Here's Greenwald's latest on the matter, explaining the nub of why he thinks Wired is holding back stuff of likely enormous relevance, after reporting in great detail on many contradictions in Lamo's own public statements on what Manning said to him and why:
I could spend the rest of the day—literally—documenting bizarre facts in this story and contradictory assertions from Lamo about the most serious of matters. Just by herself, Marcy Wheeler—who has repeatedly proven herself to be one of the most thorough forensic examiners of raw data in the country—has raised all kinds of serious questions aboutwhen Lamo really began working with federal authorities, unexplained discrepancies in the Wired chat logs, and whether Lamo received actual classified information from Manning beyond the chats….

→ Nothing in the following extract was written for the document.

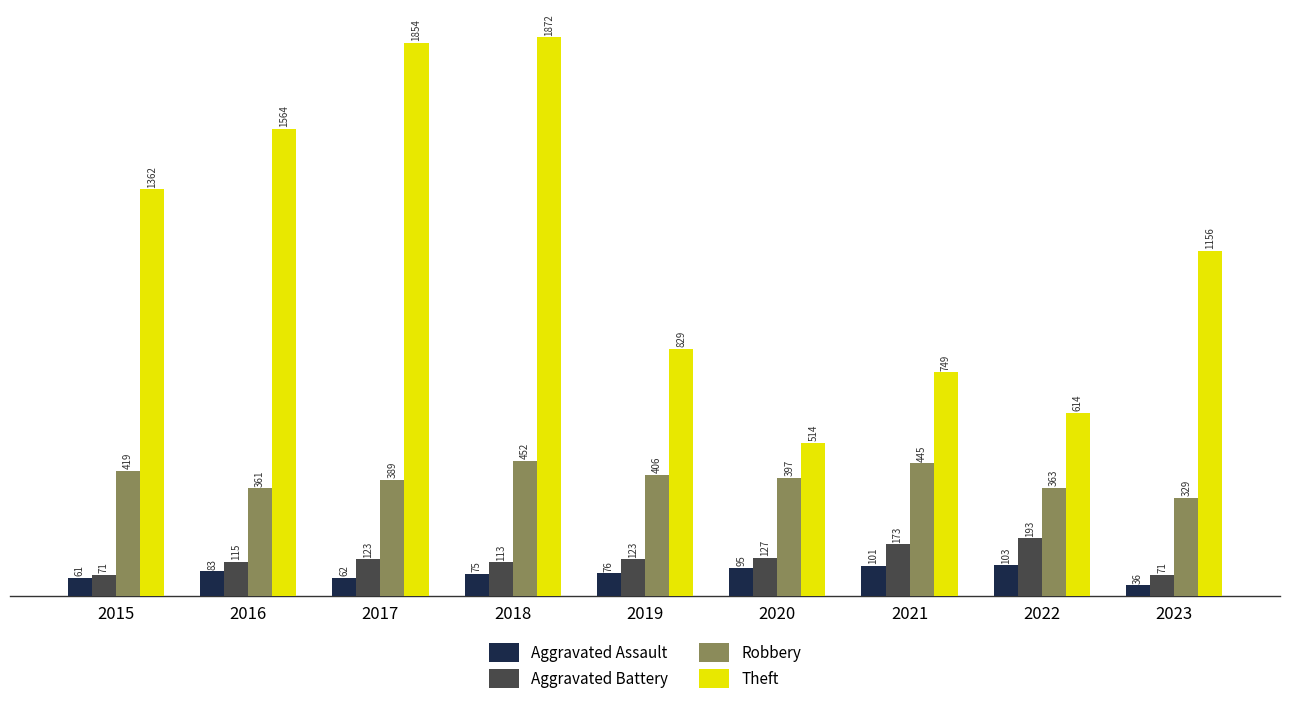

Where is Aggravated Assault nearest to the value 69?

2018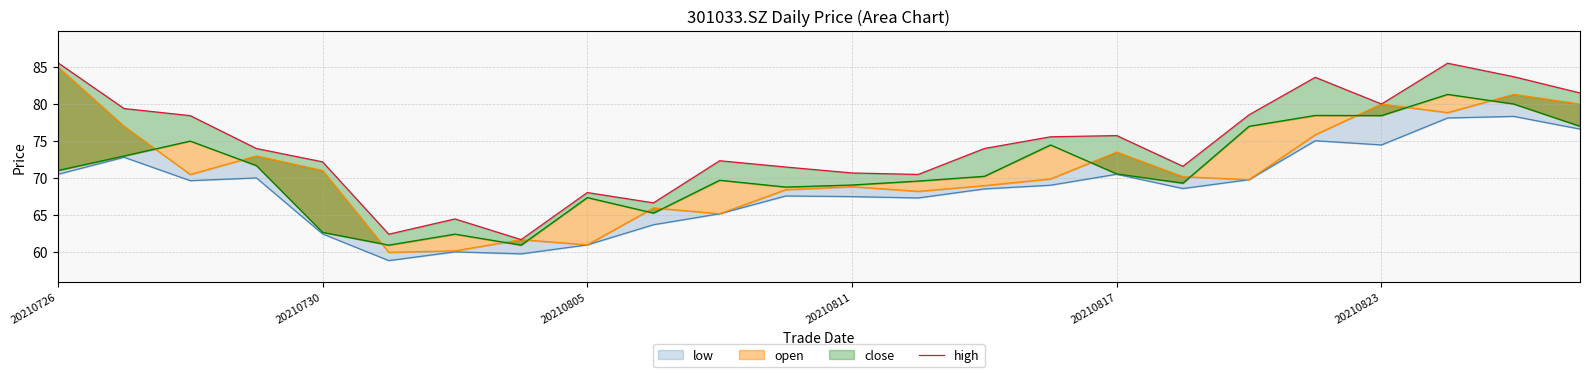

At which label does the data first exceed 74?

20210726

Wired's principal goal in responding to what I wrote was to raise all sorts of questions about my motives. My motive could not be any clearer or more obvious. Bradley Manning is being incarcerated in extremely oppressive conditions and charged with crimes that could send him to prison for the rest of his life. The DOJ is threatening to do the same with Julian Assange and WikiLeaks, based largely on statements they want to extract from Manning.
The chat logs that Wired has but is withholding—and about which they are refusing to comment—are newsworthy in the extreme. They cannot but shed substantial light on what really happened here, on the bizarre series of events and claims for which there is little evidence and much cause for doubt.

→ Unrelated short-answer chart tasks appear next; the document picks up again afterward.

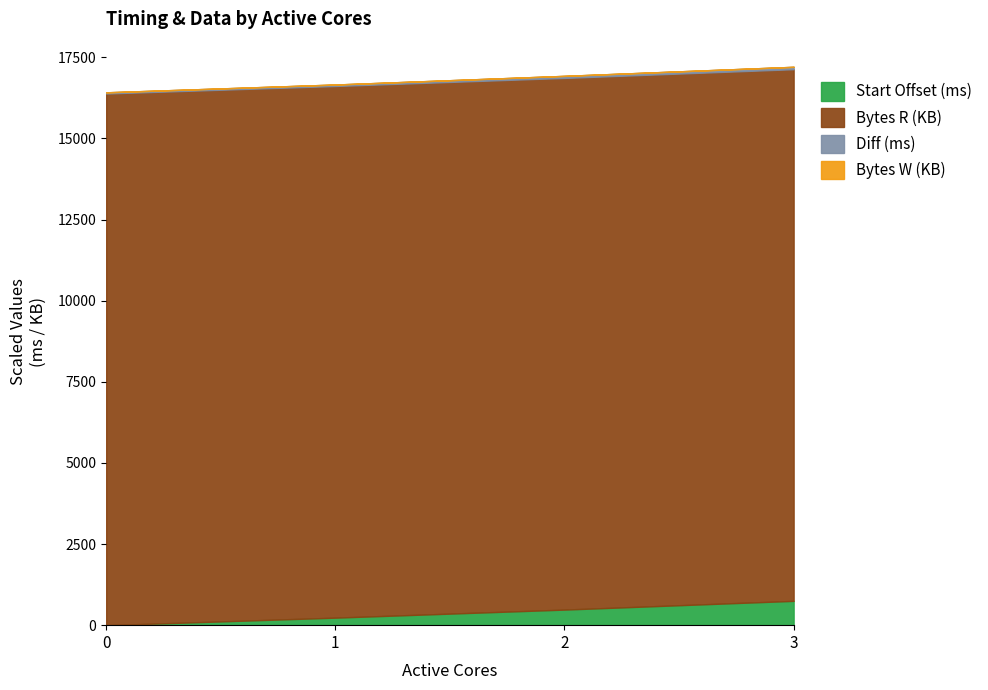

True or false: Bytes R and Diff (ns) cross at least once.

False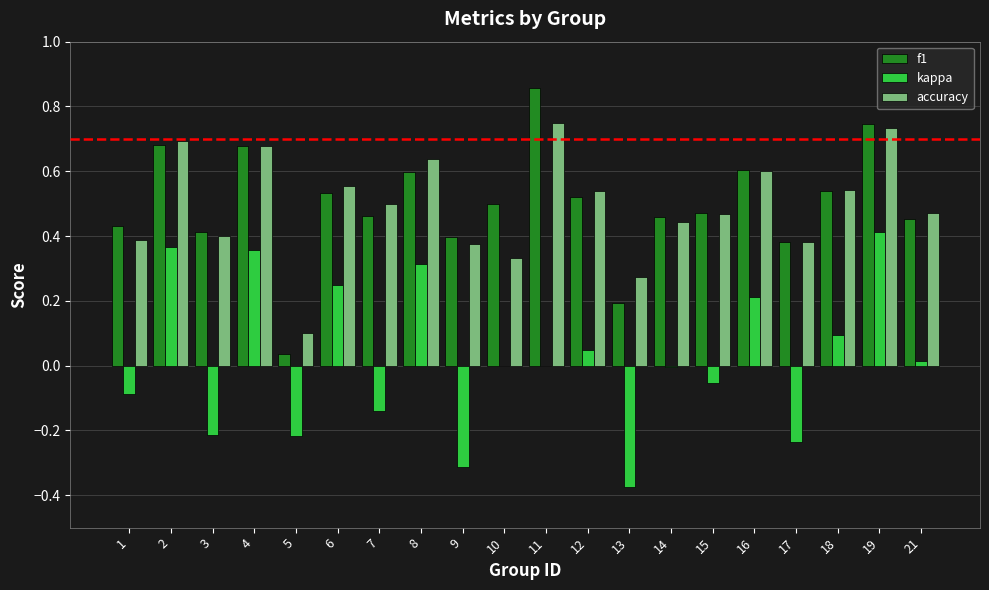

Which series changed the most between 6 and 15?

kappa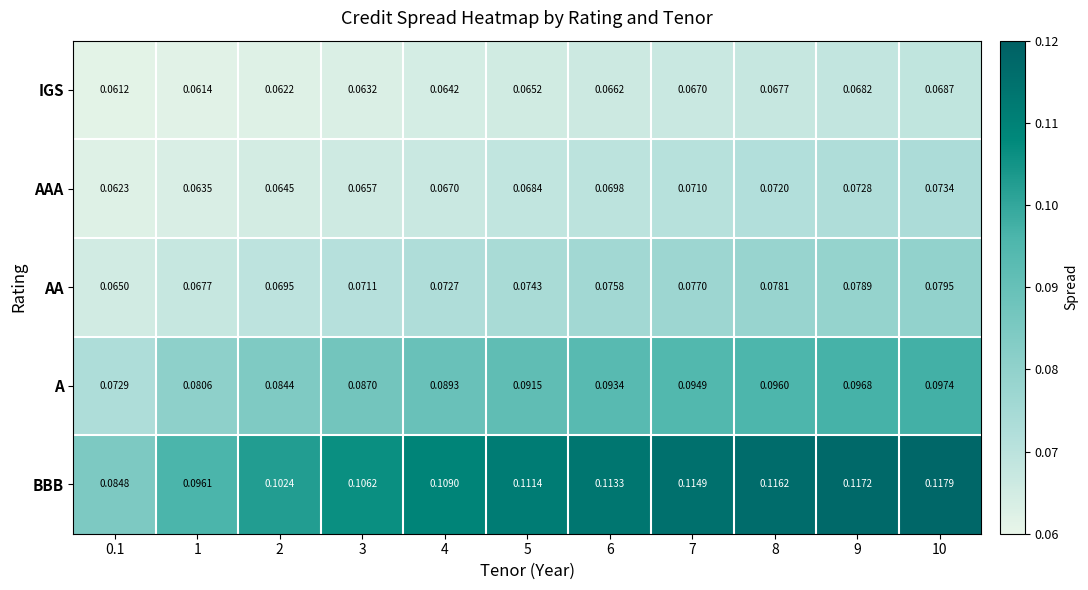

Which series has the widest spread of values?

BBB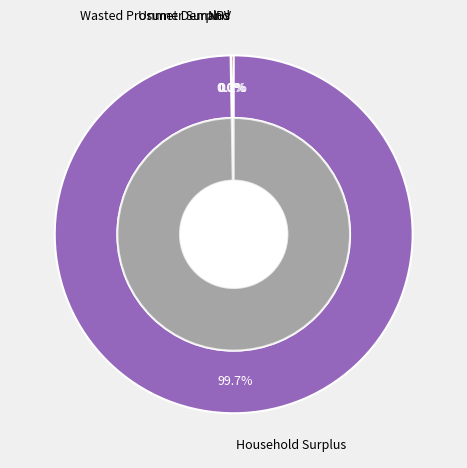

Which slice is the largest?

Household Surplus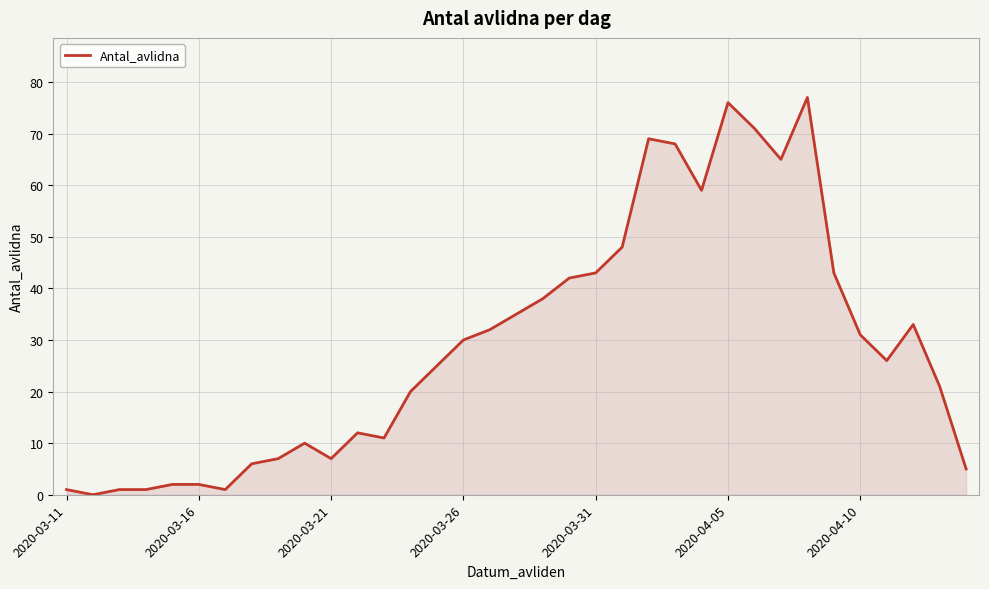

What is the difference between the maximum and minimum values?

77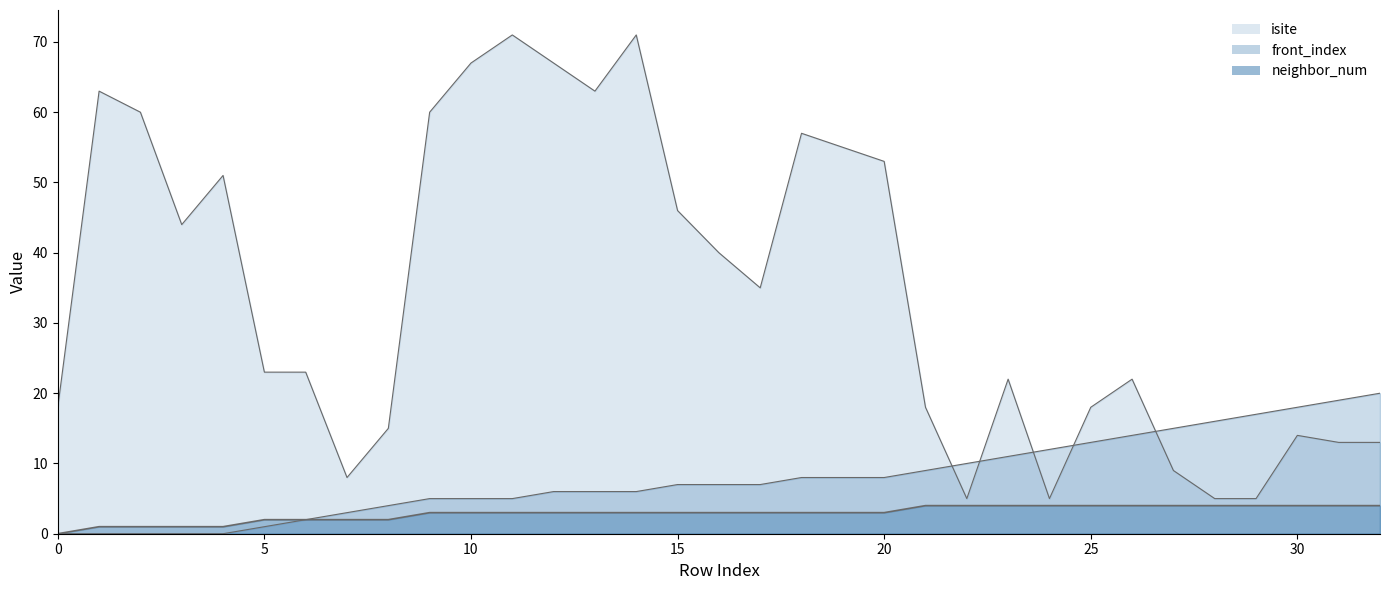

Reading left to right, list all the values displayed in this chart.

neighbor_num: 0	1	1	1	1	2	2	2	2	3	3	3	3	3	3	3	3	3	3	3	3	4	4	4	4	4	4	4	4	4	4	4	4
isite: 18	63	60	44	51	23	23	8	15	60	67	71	67	63	71	46	40	35	57	55	53	18	5	22	5	18	22	9	5	5	14	13	13
front_index: 0	0	0	0	0	1	2	3	4	5	5	5	6	6	6	7	7	7	8	8	8	9	10	11	12	13	14	15	16	17	18	19	20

At FireDogLake, they have conveniently gathered together the statements from various officially released portions of the original chats (from Wired, Washington Post, and BoingBoing), which Wired holds all of. They also list the various things that Lamo has said publicly that do not seem to be supported by the released portions of the chats–including such matters of great relevance to the case as:
Wired, 6/10/2010: "He said that Julian Assange had offered him a position at Wikileaks. But he said, 'I'm not interested right now. Too much excess baggage.'"….

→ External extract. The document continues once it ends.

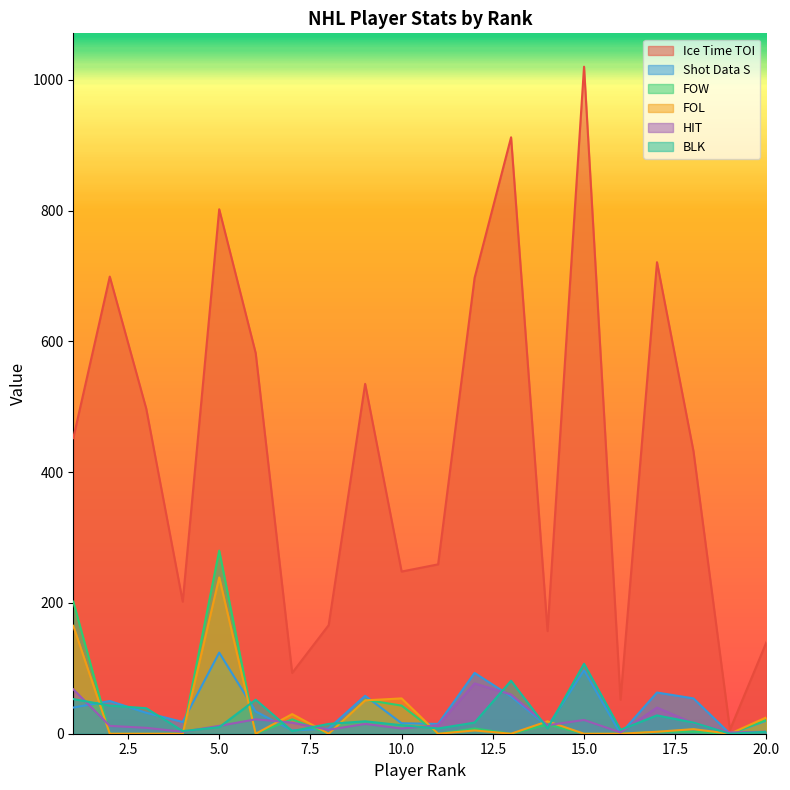

How many interior local valleys does the BLK series have?

6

AOL, 7/21/2010: "Their [Army counterintelligence's] immediate response when I related the code name for one of the operations was 'Never say those words again,' " Lamo told me. "Literally, 'Forget you ever heard those words.' And when I met with two federal agents to discuss them, they had me write it down on a piece of paper rather than say it aloud."…
CNN.com, 7/30/2010: "[Lamo] also said that the logs contained personal information that he does not want exposed. And that there's information that he has that no one has seen, that could compromise National Security…..
Boston Globe, 8/1/2010: "Adrian Lamo, a former computer hacker who traded instant messages with Manning and later turned him in to authorities, said he knew of five people whom Army officials have interviewed over the past few months in the Boston area…Lamo said he doubts Manning had the technical savvy to copy all the data on his own. He thinks Manning received help from hackers in the area who provided him with encryption software to send the classified information to WikiLeaks, and who helped him ensure those leaks were featured prominently on the website….Lamo said he thinks the group in Boston provided Manning with software that allowed him to download thousands of documents without alerting network monitors at the Defense Department. He added that Manning had one of his associates in Boston physically provide WikiLeaks with documents he downloaded on CDs."
CNN.com, 8/4/2010: "Lamo confirmed he told Manning the soldier's online conversations could be protected under the California shield law because it could be seen as a conversation with a journalist. Lamo says he does consider himself a journalist and that he made the offer in good faith."